[[ Records shown, beginning ]]

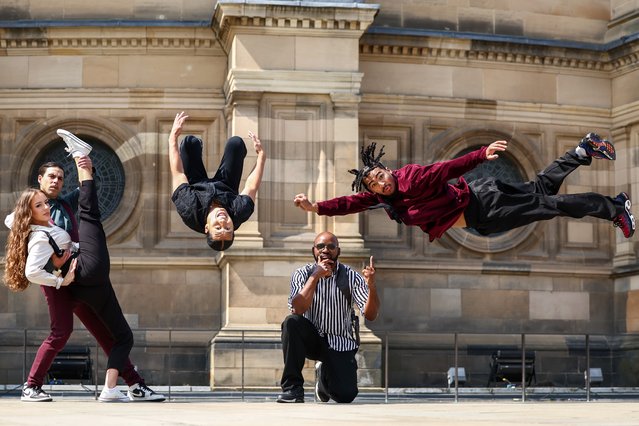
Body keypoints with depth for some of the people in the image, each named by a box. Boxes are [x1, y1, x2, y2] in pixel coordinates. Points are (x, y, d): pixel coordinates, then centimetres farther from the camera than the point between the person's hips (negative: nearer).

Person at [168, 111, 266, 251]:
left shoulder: (190, 213, -49)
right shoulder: (239, 214, -46)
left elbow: (178, 174, -38)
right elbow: (252, 187, -27)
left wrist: (173, 136, -29)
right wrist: (261, 155, -15)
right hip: (226, 188, 1)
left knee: (190, 141, -6)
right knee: (236, 142, -3)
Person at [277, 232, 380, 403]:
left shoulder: (351, 277, -5)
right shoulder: (302, 274, -5)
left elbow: (370, 315, -13)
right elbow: (297, 310, -22)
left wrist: (371, 285, -31)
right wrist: (315, 276, -27)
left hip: (340, 343, 0)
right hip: (311, 337, 0)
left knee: (346, 395, -17)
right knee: (291, 322, -32)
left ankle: (324, 374, 21)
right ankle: (292, 387, -22)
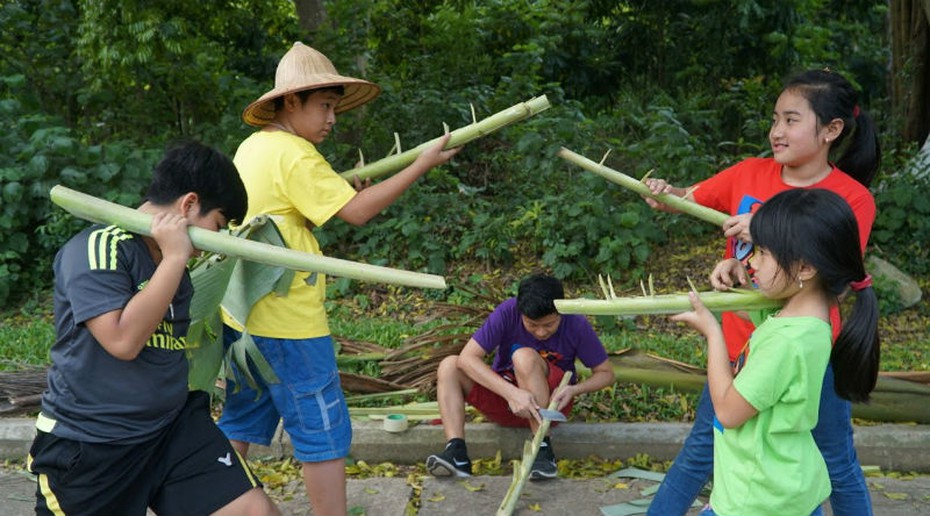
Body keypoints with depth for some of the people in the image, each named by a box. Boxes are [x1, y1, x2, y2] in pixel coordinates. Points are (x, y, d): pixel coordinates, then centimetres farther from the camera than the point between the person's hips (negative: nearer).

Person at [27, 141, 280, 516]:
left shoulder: (171, 257, 9)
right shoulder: (96, 248, -17)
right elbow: (123, 340, -28)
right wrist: (174, 258, -22)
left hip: (175, 425, 7)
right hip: (88, 445, -7)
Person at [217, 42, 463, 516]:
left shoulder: (252, 147, 11)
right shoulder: (295, 155, -16)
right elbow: (357, 211, -18)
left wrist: (338, 187, 4)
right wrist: (423, 164, -13)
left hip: (243, 314, 9)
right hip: (288, 322, -9)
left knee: (240, 424, 20)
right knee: (323, 432, 0)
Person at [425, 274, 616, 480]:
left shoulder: (576, 325, -17)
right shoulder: (507, 312, -19)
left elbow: (606, 373, -6)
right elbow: (467, 358, -27)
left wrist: (574, 390, -27)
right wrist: (511, 393, -39)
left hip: (549, 401, -2)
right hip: (505, 393, 2)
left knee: (524, 356, -33)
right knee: (449, 365, -21)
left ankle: (543, 449, -31)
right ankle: (457, 453, -34)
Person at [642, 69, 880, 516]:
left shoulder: (853, 198, -14)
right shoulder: (751, 173, -3)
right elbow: (690, 199, 1)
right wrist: (666, 194, -22)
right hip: (741, 340, 3)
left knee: (837, 465, 14)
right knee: (701, 450, 14)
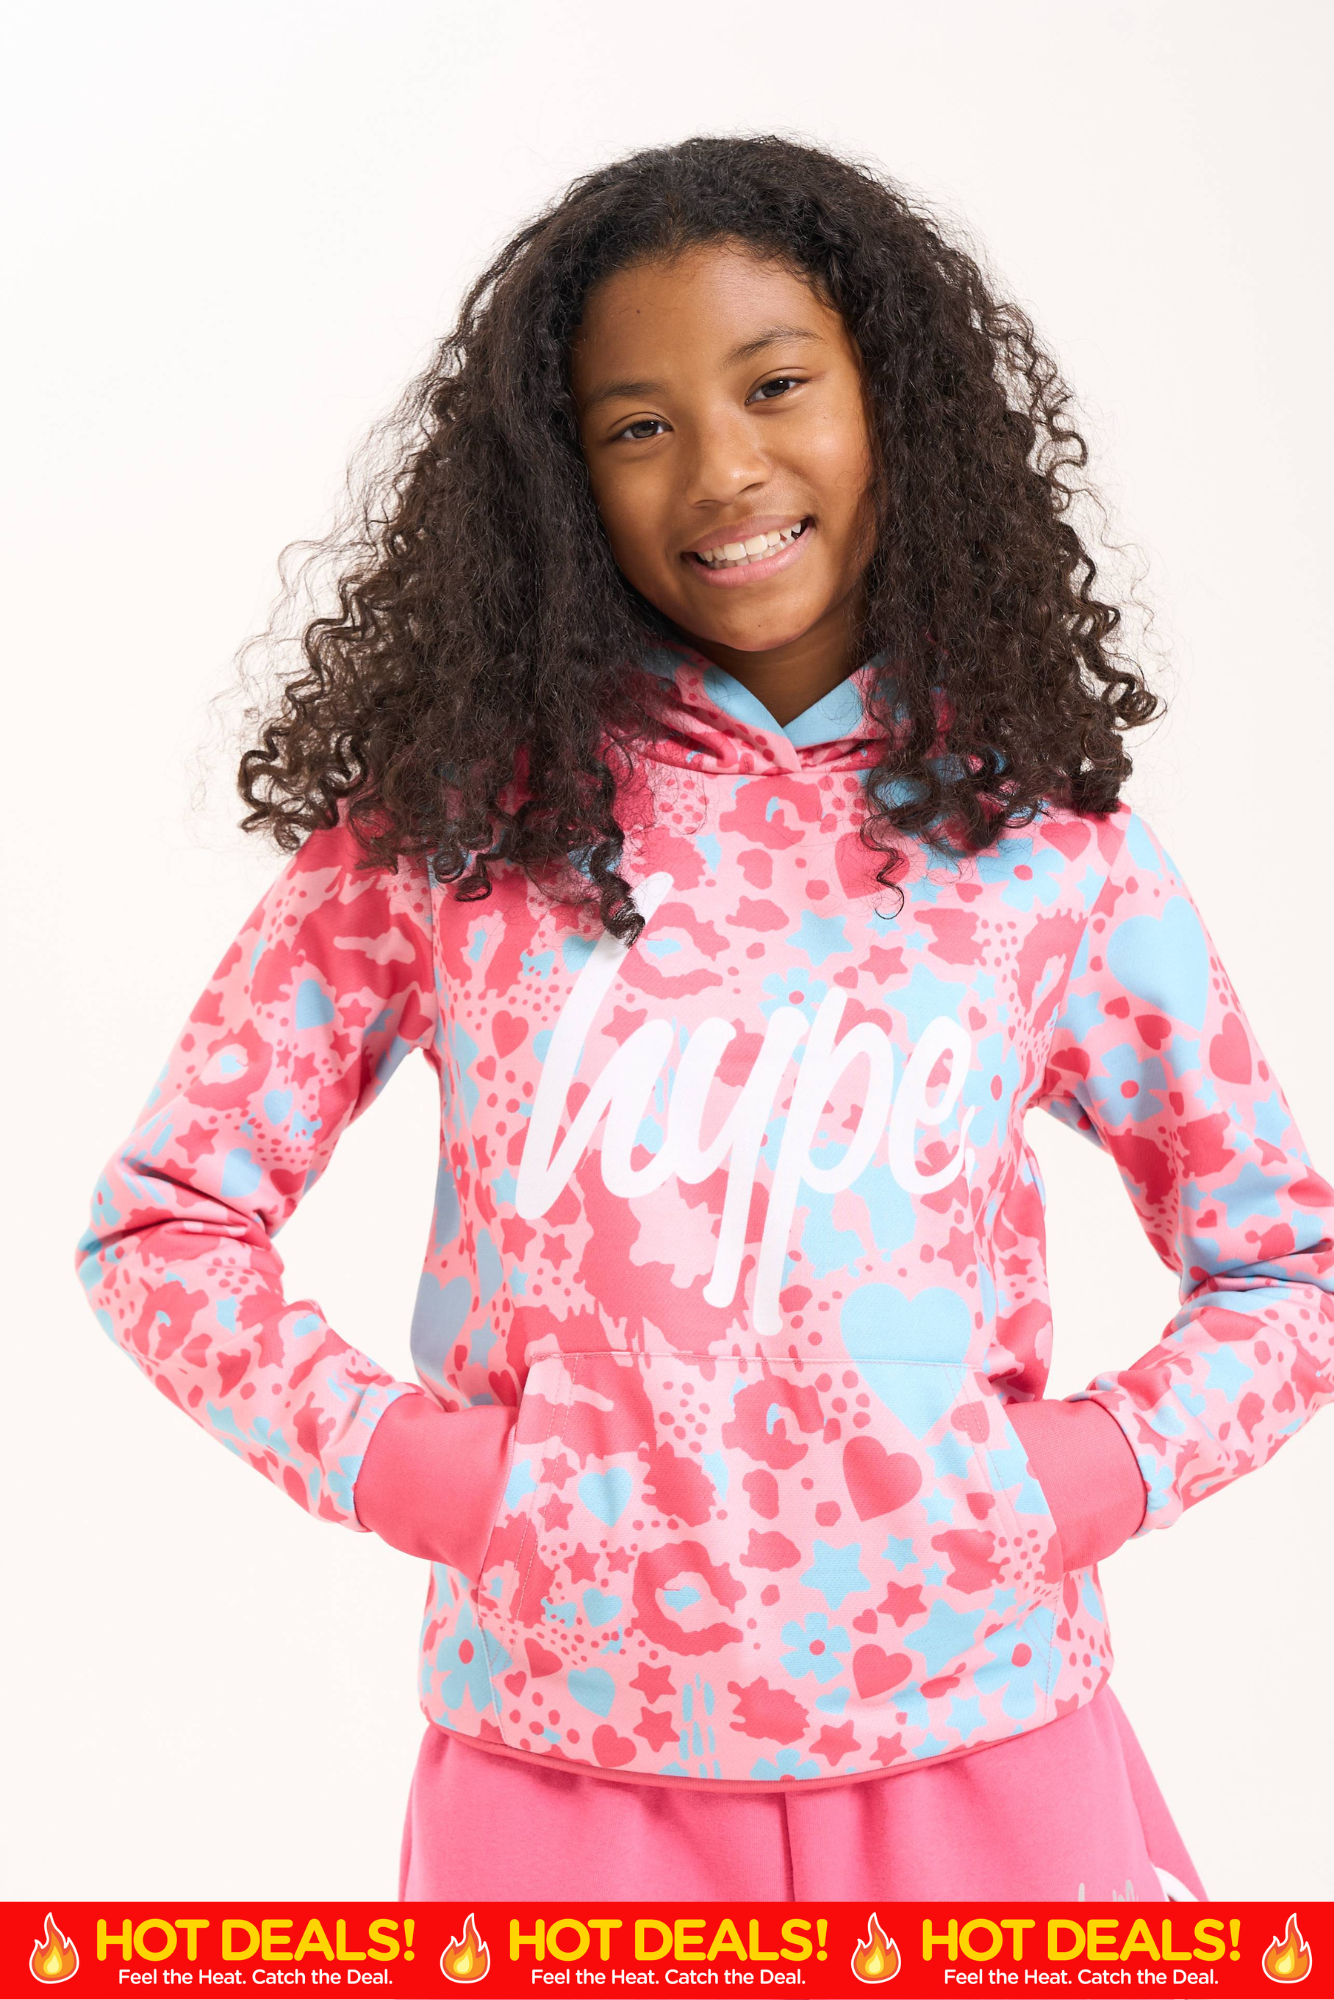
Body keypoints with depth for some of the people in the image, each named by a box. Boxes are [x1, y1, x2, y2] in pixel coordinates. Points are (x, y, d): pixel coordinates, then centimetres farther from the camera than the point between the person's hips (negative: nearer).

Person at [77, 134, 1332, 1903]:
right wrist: (403, 1464, -10)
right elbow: (167, 1215, 2)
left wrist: (1089, 1476, -6)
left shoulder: (1046, 848, -1)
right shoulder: (461, 807, -3)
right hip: (562, 1769, 0)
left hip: (975, 1755, 1)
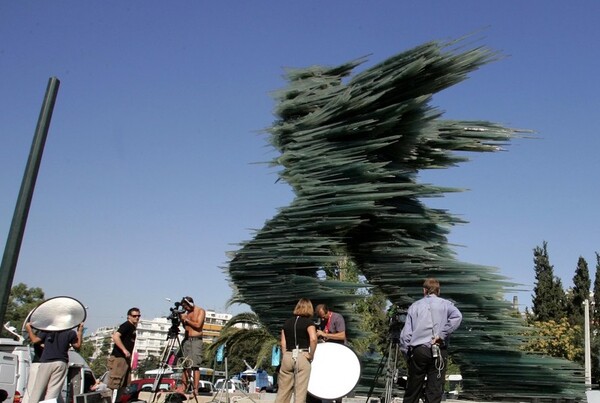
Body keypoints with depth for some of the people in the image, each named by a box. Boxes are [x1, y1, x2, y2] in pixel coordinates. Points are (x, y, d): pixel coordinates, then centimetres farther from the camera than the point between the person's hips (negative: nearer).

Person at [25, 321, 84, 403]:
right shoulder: (71, 333, 4)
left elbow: (35, 340, 5)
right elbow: (77, 345, 12)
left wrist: (29, 328, 20)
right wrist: (80, 331, 18)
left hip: (46, 362, 0)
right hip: (61, 363, 0)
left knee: (37, 390, 7)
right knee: (53, 391, -1)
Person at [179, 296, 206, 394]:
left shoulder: (200, 311, -1)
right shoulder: (186, 313, 15)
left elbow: (198, 325, -11)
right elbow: (185, 326, 12)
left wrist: (186, 320, -6)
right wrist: (182, 319, -3)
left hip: (196, 340, -6)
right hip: (186, 339, 6)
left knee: (195, 365, -10)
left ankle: (195, 388, -11)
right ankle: (184, 386, 8)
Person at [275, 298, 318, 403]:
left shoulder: (287, 322, 11)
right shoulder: (308, 321, -3)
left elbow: (283, 343, 8)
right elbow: (313, 339, -19)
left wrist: (285, 356, 11)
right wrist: (311, 355, -9)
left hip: (287, 357, 4)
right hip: (302, 357, -4)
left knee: (283, 390, 10)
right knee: (300, 391, 1)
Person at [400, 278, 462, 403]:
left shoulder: (415, 306, 13)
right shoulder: (445, 304, 9)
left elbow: (406, 333, 6)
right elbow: (457, 316, -14)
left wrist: (407, 354, 12)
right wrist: (442, 335, -10)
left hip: (418, 350, 1)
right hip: (439, 351, -1)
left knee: (412, 391, 9)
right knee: (434, 391, 1)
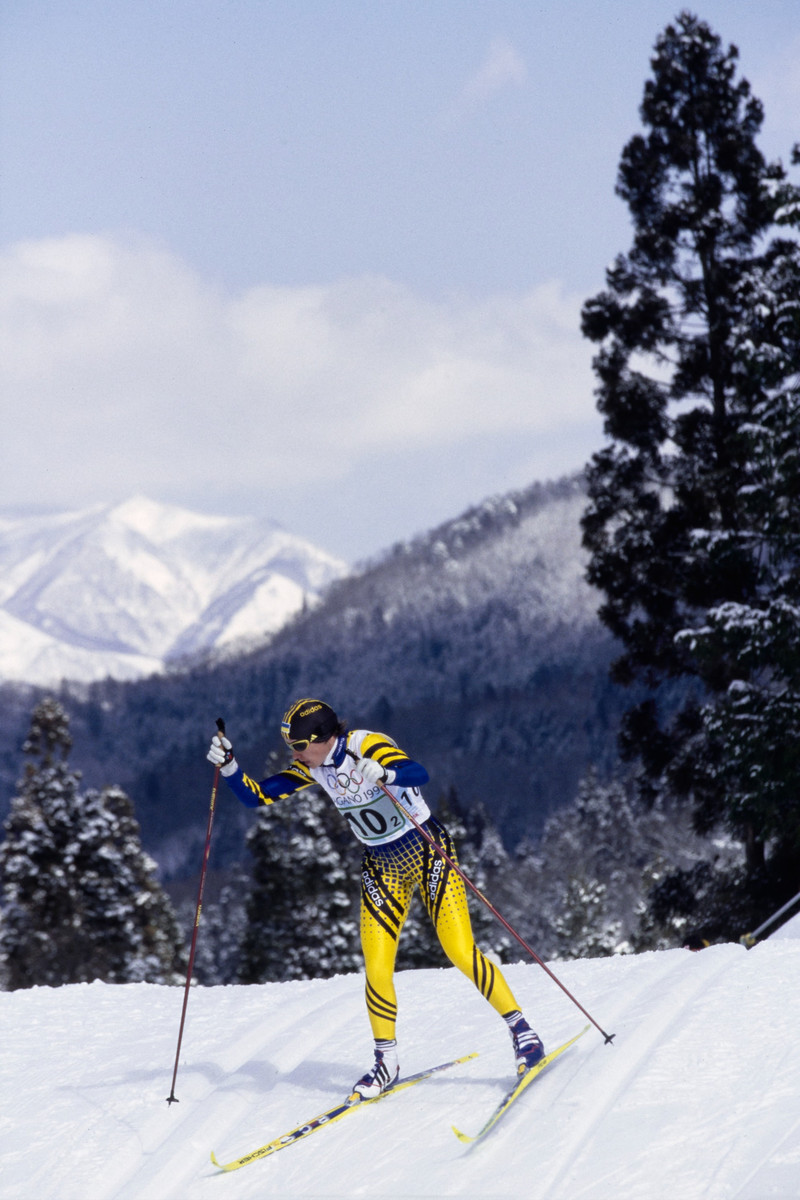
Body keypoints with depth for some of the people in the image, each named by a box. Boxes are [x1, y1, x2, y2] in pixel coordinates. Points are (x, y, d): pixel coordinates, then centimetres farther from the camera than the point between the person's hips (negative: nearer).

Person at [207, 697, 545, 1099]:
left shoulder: (368, 746, -24)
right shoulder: (311, 767, -4)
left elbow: (419, 773, -41)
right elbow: (257, 796, -1)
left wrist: (384, 774, -61)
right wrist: (228, 767, -18)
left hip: (427, 851, -5)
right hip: (382, 866, 5)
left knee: (461, 953, -13)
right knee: (376, 971, -4)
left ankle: (520, 1028, 3)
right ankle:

[[ Records shown, end ]]

Exercise brief: Copy the material from its beginning through the line containing "right hip: (226, 188, 1)", keeping both ends and omitting the pictures.

Solved problem:
Body keypoints with depth for some of the people in the image, each named by a box. Boxes are [x1, y1, x2, y2] in pixel coordinates. Points are (x, y, d): pixel coordinates, then centimetres farther from the camera than the point between the person's hips (negative: nearer).

Person at [168, 111, 266, 251]:
left shoulder: (190, 213, -49)
right shoulder: (239, 214, -46)
left elbow: (178, 174, -38)
right elbow: (252, 187, -27)
left wrist: (173, 136, -29)
right wrist: (261, 155, -15)
right hip: (226, 188, 1)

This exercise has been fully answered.